* What is expected: The entries are to be given back verbatim; no picture is to be copied.

* Stored data:
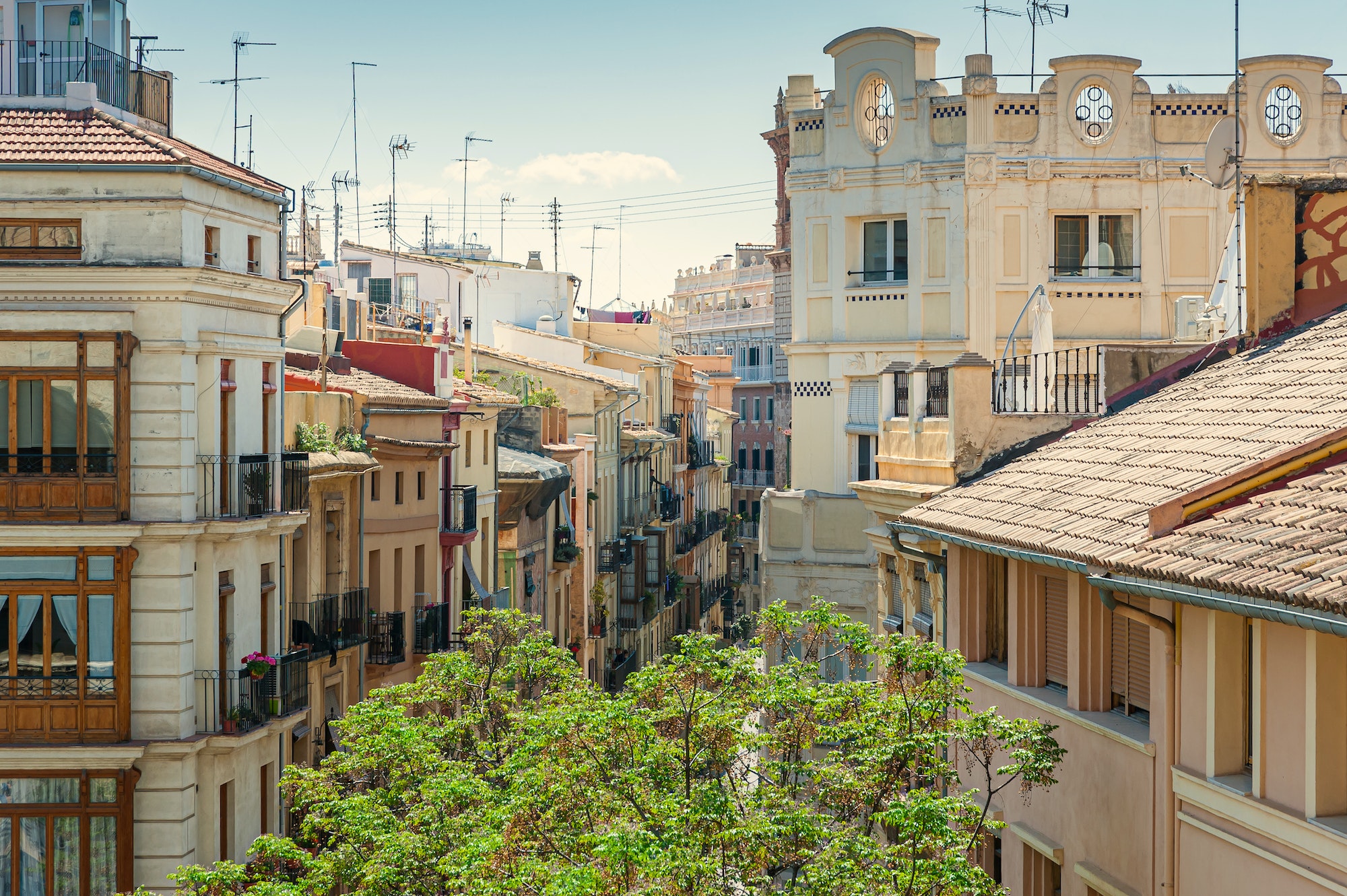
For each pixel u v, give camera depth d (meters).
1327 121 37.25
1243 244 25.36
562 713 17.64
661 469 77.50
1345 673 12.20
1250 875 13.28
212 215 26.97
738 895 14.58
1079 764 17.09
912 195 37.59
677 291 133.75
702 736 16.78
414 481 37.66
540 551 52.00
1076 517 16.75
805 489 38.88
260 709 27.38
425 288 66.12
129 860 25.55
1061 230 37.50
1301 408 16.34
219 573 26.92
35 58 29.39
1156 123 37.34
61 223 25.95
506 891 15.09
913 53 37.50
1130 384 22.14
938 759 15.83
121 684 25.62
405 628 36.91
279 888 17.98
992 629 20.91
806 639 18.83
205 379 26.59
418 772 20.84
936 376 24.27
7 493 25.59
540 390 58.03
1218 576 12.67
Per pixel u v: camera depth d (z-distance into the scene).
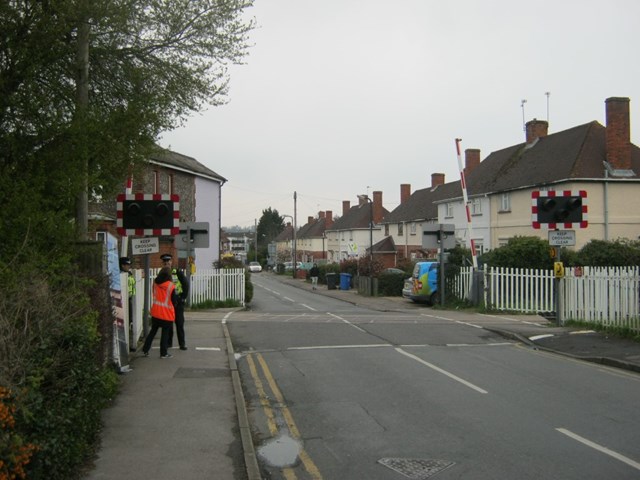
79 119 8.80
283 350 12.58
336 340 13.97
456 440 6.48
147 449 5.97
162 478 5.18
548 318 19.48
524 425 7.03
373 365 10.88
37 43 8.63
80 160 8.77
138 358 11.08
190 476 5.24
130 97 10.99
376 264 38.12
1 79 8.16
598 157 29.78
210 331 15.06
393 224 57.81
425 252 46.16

* Answer box:
For each pixel u v, give camera depth d (meters).
1327 121 37.25
1243 244 25.36
562 713 17.64
661 469 77.50
1345 673 12.20
1250 875 13.28
212 215 26.97
738 895 14.58
1079 764 17.09
912 195 37.59
677 291 133.75
702 736 16.78
414 481 37.66
540 551 52.00
1076 517 16.75
805 489 38.88
260 709 27.38
425 288 66.12
129 860 25.55
1061 230 37.50
1301 408 16.34
219 573 26.92
35 58 29.39
1156 123 37.34
61 223 25.95
506 891 15.09
913 53 37.50
1130 384 22.14
938 759 15.83
121 684 25.62
405 628 36.91
279 888 17.98
992 629 20.91
806 639 18.83
205 379 26.59
418 772 20.84
936 376 24.27
7 493 25.59
540 390 58.03
1218 576 12.67
Per pixel u v: camera depth d (z-distance into the scene).
79 119 8.80
283 350 12.58
336 340 13.97
456 440 6.48
147 449 5.97
162 478 5.18
548 318 19.48
524 425 7.03
373 365 10.88
37 43 8.63
80 160 8.77
138 358 11.08
190 476 5.24
130 97 10.99
376 264 38.12
1 79 8.16
598 157 29.78
210 331 15.06
393 224 57.81
425 252 46.16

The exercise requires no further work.